- REQUEST:
Repeat each entry word for word. Leave any images out of the copy.

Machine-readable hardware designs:
####################
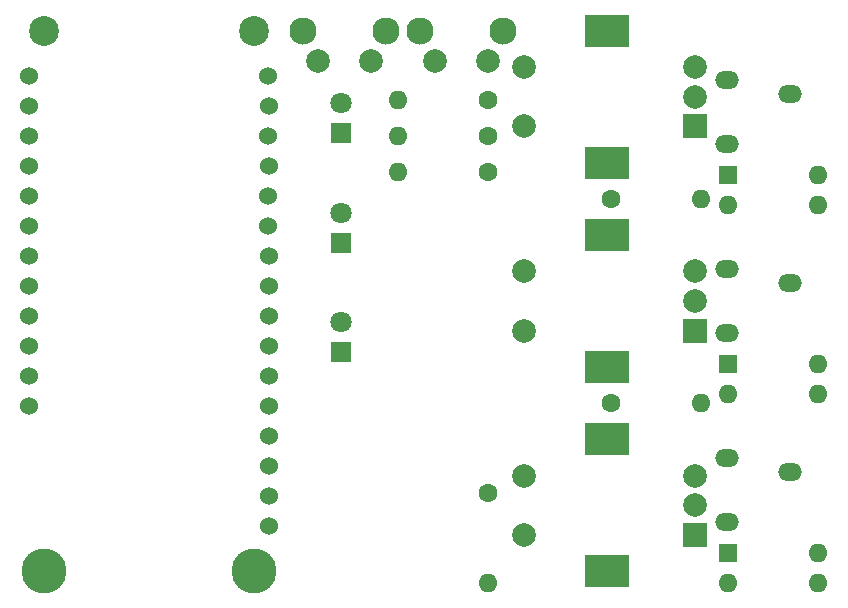
<source format=gbs>
G04 #@! TF.GenerationSoftware,KiCad,Pcbnew,(6.0.7)*
G04 #@! TF.CreationDate,2023-02-19T14:25:41-04:00*
G04 #@! TF.ProjectId,Twitch Switch Base,54776974-6368-4205-9377-697463682042,rev?*
G04 #@! TF.SameCoordinates,Original*
G04 #@! TF.FileFunction,Soldermask,Bot*
G04 #@! TF.FilePolarity,Negative*
%FSLAX46Y46*%
G04 Gerber Fmt 4.6, Leading zero omitted, Abs format (unit mm)*
G04 Created by KiCad (PCBNEW (6.0.7)) date 2023-02-19 14:25:41*
%MOMM*%
%LPD*%
G01*
G04 APERTURE LIST*
%ADD10R,2.000000X2.000000*%
%ADD11C,2.000000*%
%ADD12R,3.800000X2.800000*%
%ADD13C,1.600000*%
%ADD14O,1.600000X1.600000*%
%ADD15C,2.300000*%
%ADD16R,1.600000X1.600000*%
%ADD17R,1.800000X1.800000*%
%ADD18C,1.800000*%
%ADD19O,2.000000X1.500000*%
%ADD20C,2.530000*%
%ADD21C,1.524000*%
%ADD22C,3.810000*%
G04 APERTURE END LIST*
D10*
X173228000Y-86800000D03*
D11*
X173228000Y-81800000D03*
X173228000Y-84300000D03*
D12*
X165728000Y-78700000D03*
X165728000Y-89900000D03*
D11*
X158728000Y-81800000D03*
X158728000Y-86800000D03*
D13*
X166116000Y-110236000D03*
D14*
X173736000Y-110236000D03*
D11*
X151166000Y-81280000D03*
X155666000Y-81280000D03*
D15*
X156916000Y-78780000D03*
X149916000Y-78780000D03*
D16*
X176032000Y-122931000D03*
D14*
X176032000Y-125471000D03*
X183652000Y-125471000D03*
X183652000Y-122931000D03*
D17*
X143256000Y-87376000D03*
D18*
X143256000Y-84836000D03*
D19*
X175952000Y-120352000D03*
X181252000Y-116102000D03*
X175952000Y-114852000D03*
D17*
X143256000Y-105918000D03*
D18*
X143256000Y-103378000D03*
D19*
X175952000Y-88348000D03*
X181252000Y-84098000D03*
X175952000Y-82848000D03*
D10*
X173228000Y-121400000D03*
D11*
X173228000Y-116400000D03*
X173228000Y-118900000D03*
D12*
X165728000Y-124500000D03*
X165728000Y-113300000D03*
D11*
X158728000Y-116400000D03*
X158728000Y-121400000D03*
D17*
X143256000Y-96647000D03*
D18*
X143256000Y-94107000D03*
D13*
X155702000Y-84582000D03*
D14*
X148082000Y-84582000D03*
D13*
X155702000Y-90678000D03*
D14*
X148082000Y-90678000D03*
D19*
X175952000Y-104350000D03*
X181252000Y-100100000D03*
X175952000Y-98850000D03*
D11*
X141260000Y-81280000D03*
X145760000Y-81280000D03*
D15*
X147010000Y-78780000D03*
X140010000Y-78780000D03*
D16*
X176032000Y-106929000D03*
D14*
X176032000Y-109469000D03*
X183652000Y-109469000D03*
X183652000Y-106929000D03*
D13*
X155702000Y-117856000D03*
D14*
X155702000Y-125476000D03*
D13*
X155702000Y-87630000D03*
D14*
X148082000Y-87630000D03*
D20*
X118110000Y-78740000D03*
X135890000Y-78740000D03*
D21*
X137160000Y-120650000D03*
X137160000Y-118110000D03*
X137160000Y-115570000D03*
X137160000Y-113030000D03*
X137160000Y-110490000D03*
X137160000Y-107950000D03*
X137160000Y-105410000D03*
X137160000Y-102870000D03*
X137160000Y-100330000D03*
X137160000Y-97790000D03*
X137100000Y-95250000D03*
X137100000Y-92710000D03*
X137160000Y-90170000D03*
X137100000Y-87630000D03*
X137160000Y-85090000D03*
X137100000Y-82550000D03*
X116840000Y-82550000D03*
X116840000Y-85090000D03*
X116840000Y-87630000D03*
X116840000Y-90170000D03*
X116840000Y-92710000D03*
X116840000Y-95250000D03*
X116840000Y-97790000D03*
X116840000Y-100330000D03*
X116840000Y-102870000D03*
X116840000Y-105410000D03*
X116840000Y-107950000D03*
X116840000Y-110490000D03*
D22*
X118110000Y-124460000D03*
X135890000Y-124460000D03*
D13*
X166116000Y-92964000D03*
D14*
X173736000Y-92964000D03*
D10*
X173228000Y-104100000D03*
D11*
X173228000Y-99100000D03*
X173228000Y-101600000D03*
D12*
X165728000Y-96000000D03*
X165728000Y-107200000D03*
D11*
X158728000Y-99100000D03*
X158728000Y-104100000D03*
D16*
X176032000Y-90927000D03*
D14*
X176032000Y-93467000D03*
X183652000Y-93467000D03*
X183652000Y-90927000D03*
M02*

</source>
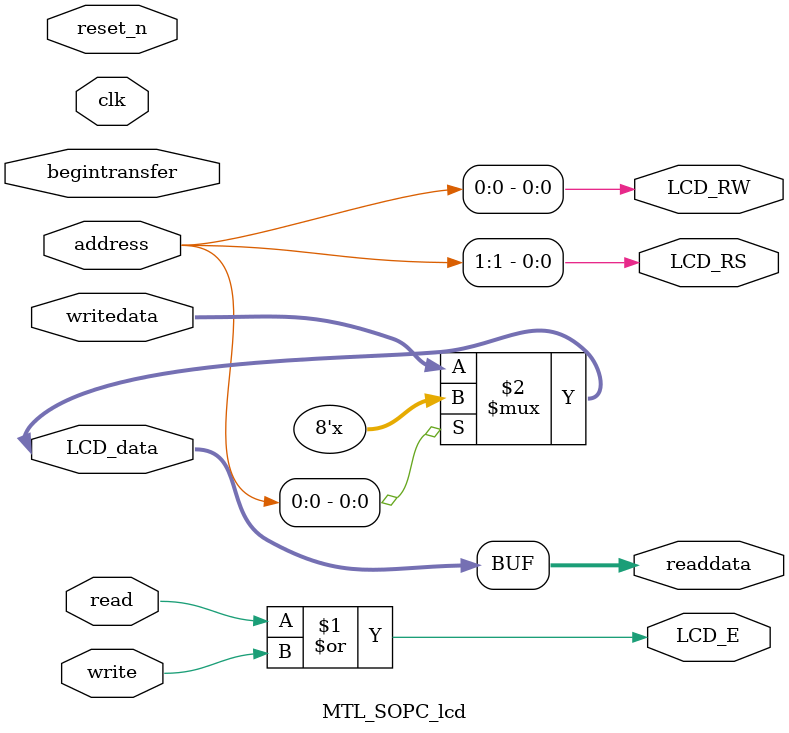
<source format=v>

`timescale 1ns / 1ps
// synthesis translate_on

// turn off superfluous verilog processor warnings 
// altera message_level Level1 
// altera message_off 10034 10035 10036 10037 10230 10240 10030 

module MTL_SOPC_lcd (
                      // inputs:
                       address,
                       begintransfer,
                       clk,
                       read,
                       reset_n,
                       write,
                       writedata,

                      // outputs:
                       LCD_E,
                       LCD_RS,
                       LCD_RW,
                       LCD_data,
                       readdata
                    )
;

  output           LCD_E;
  output           LCD_RS;
  output           LCD_RW;
  inout   [  7: 0] LCD_data;
  output  [  7: 0] readdata;
  input   [  1: 0] address;
  input            begintransfer;
  input            clk;
  input            read;
  input            reset_n;
  input            write;
  input   [  7: 0] writedata;

  wire             LCD_E;
  wire             LCD_RS;
  wire             LCD_RW;
  wire    [  7: 0] LCD_data;
  wire    [  7: 0] readdata;
  assign LCD_RW = address[0];
  assign LCD_RS = address[1];
  assign LCD_E = read | write;
  assign LCD_data = (address[0]) ? {8{1'bz}} : writedata;
  assign readdata = LCD_data;
  //control_slave, which is an e_avalon_slave

endmodule


</source>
####################
- SOLUTION TO THIS PROBLEM:
<source format=gbs>
G04 #@! TF.GenerationSoftware,KiCad,Pcbnew,(6.0.7)*
G04 #@! TF.CreationDate,2023-02-19T14:25:41-04:00*
G04 #@! TF.ProjectId,Twitch Switch Base,54776974-6368-4205-9377-697463682042,rev?*
G04 #@! TF.SameCoordinates,Original*
G04 #@! TF.FileFunction,Soldermask,Bot*
G04 #@! TF.FilePolarity,Negative*
%FSLAX46Y46*%
G04 Gerber Fmt 4.6, Leading zero omitted, Abs format (unit mm)*
G04 Created by KiCad (PCBNEW (6.0.7)) date 2023-02-19 14:25:41*
%MOMM*%
%LPD*%
G01*
G04 APERTURE LIST*
%ADD10R,2.000000X2.000000*%
%ADD11C,2.000000*%
%ADD12R,3.800000X2.800000*%
%ADD13C,1.600000*%
%ADD14O,1.600000X1.600000*%
%ADD15C,2.300000*%
%ADD16R,1.600000X1.600000*%
%ADD17R,1.800000X1.800000*%
%ADD18C,1.800000*%
%ADD19O,2.000000X1.500000*%
%ADD20C,2.530000*%
%ADD21C,1.524000*%
%ADD22C,3.810000*%
G04 APERTURE END LIST*
D10*
X173228000Y-86800000D03*
D11*
X173228000Y-81800000D03*
X173228000Y-84300000D03*
D12*
X165728000Y-78700000D03*
X165728000Y-89900000D03*
D11*
X158728000Y-81800000D03*
X158728000Y-86800000D03*
D13*
X166116000Y-110236000D03*
D14*
X173736000Y-110236000D03*
D11*
X151166000Y-81280000D03*
X155666000Y-81280000D03*
D15*
X156916000Y-78780000D03*
X149916000Y-78780000D03*
D16*
X176032000Y-122931000D03*
D14*
X176032000Y-125471000D03*
X183652000Y-125471000D03*
X183652000Y-122931000D03*
D17*
X143256000Y-87376000D03*
D18*
X143256000Y-84836000D03*
D19*
X175952000Y-120352000D03*
X181252000Y-116102000D03*
X175952000Y-114852000D03*
D17*
X143256000Y-105918000D03*
D18*
X143256000Y-103378000D03*
D19*
X175952000Y-88348000D03*
X181252000Y-84098000D03*
X175952000Y-82848000D03*
D10*
X173228000Y-121400000D03*
D11*
X173228000Y-116400000D03*
X173228000Y-118900000D03*
D12*
X165728000Y-124500000D03*
X165728000Y-113300000D03*
D11*
X158728000Y-116400000D03*
X158728000Y-121400000D03*
D17*
X143256000Y-96647000D03*
D18*
X143256000Y-94107000D03*
D13*
X155702000Y-84582000D03*
D14*
X148082000Y-84582000D03*
D13*
X155702000Y-90678000D03*
D14*
X148082000Y-90678000D03*
D19*
X175952000Y-104350000D03*
X181252000Y-100100000D03*
X175952000Y-98850000D03*
D11*
X141260000Y-81280000D03*
X145760000Y-81280000D03*
D15*
X147010000Y-78780000D03*
X140010000Y-78780000D03*
D16*
X176032000Y-106929000D03*
D14*
X176032000Y-109469000D03*
X183652000Y-109469000D03*
X183652000Y-106929000D03*
D13*
X155702000Y-117856000D03*
D14*
X155702000Y-125476000D03*
D13*
X155702000Y-87630000D03*
D14*
X148082000Y-87630000D03*
D20*
X118110000Y-78740000D03*
X135890000Y-78740000D03*
D21*
X137160000Y-120650000D03*
X137160000Y-118110000D03*
X137160000Y-115570000D03*
X137160000Y-113030000D03*
X137160000Y-110490000D03*
X137160000Y-107950000D03*
X137160000Y-105410000D03*
X137160000Y-102870000D03*
X137160000Y-100330000D03*
X137160000Y-97790000D03*
X137100000Y-95250000D03*
X137100000Y-92710000D03*
X137160000Y-90170000D03*
X137100000Y-87630000D03*
X137160000Y-85090000D03*
X137100000Y-82550000D03*
X116840000Y-82550000D03*
X116840000Y-85090000D03*
X116840000Y-87630000D03*
X116840000Y-90170000D03*
X116840000Y-92710000D03*
X116840000Y-95250000D03*
X116840000Y-97790000D03*
X116840000Y-100330000D03*
X116840000Y-102870000D03*
X116840000Y-105410000D03*
X116840000Y-107950000D03*
X116840000Y-110490000D03*
D22*
X118110000Y-124460000D03*
X135890000Y-124460000D03*
D13*
X166116000Y-92964000D03*
D14*
X173736000Y-92964000D03*
D10*
X173228000Y-104100000D03*
D11*
X173228000Y-99100000D03*
X173228000Y-101600000D03*
D12*
X165728000Y-96000000D03*
X165728000Y-107200000D03*
D11*
X158728000Y-99100000D03*
X158728000Y-104100000D03*
D16*
X176032000Y-90927000D03*
D14*
X176032000Y-93467000D03*
X183652000Y-93467000D03*
X183652000Y-90927000D03*
M02*

</source>
<source format=v>

`timescale 1ns / 1ps
// synthesis translate_on

// turn off superfluous verilog processor warnings 
// altera message_level Level1 
// altera message_off 10034 10035 10036 10037 10230 10240 10030 

module MTL_SOPC_lcd (
                      // inputs:
                       address,
                       begintransfer,
                       clk,
                       read,
                       reset_n,
                       write,
                       writedata,

                      // outputs:
                       LCD_E,
                       LCD_RS,
                       LCD_RW,
                       LCD_data,
                       readdata
                    )
;

  output           LCD_E;
  output           LCD_RS;
  output           LCD_RW;
  inout   [  7: 0] LCD_data;
  output  [  7: 0] readdata;
  input   [  1: 0] address;
  input            begintransfer;
  input            clk;
  input            read;
  input            reset_n;
  input            write;
  input   [  7: 0] writedata;

  wire             LCD_E;
  wire             LCD_RS;
  wire             LCD_RW;
  wire    [  7: 0] LCD_data;
  wire    [  7: 0] readdata;
  assign LCD_RW = address[0];
  assign LCD_RS = address[1];
  assign LCD_E = read | write;
  assign LCD_data = (address[0]) ? {8{1'bz}} : writedata;
  assign readdata = LCD_data;
  //control_slave, which is an e_avalon_slave

endmodule


</source>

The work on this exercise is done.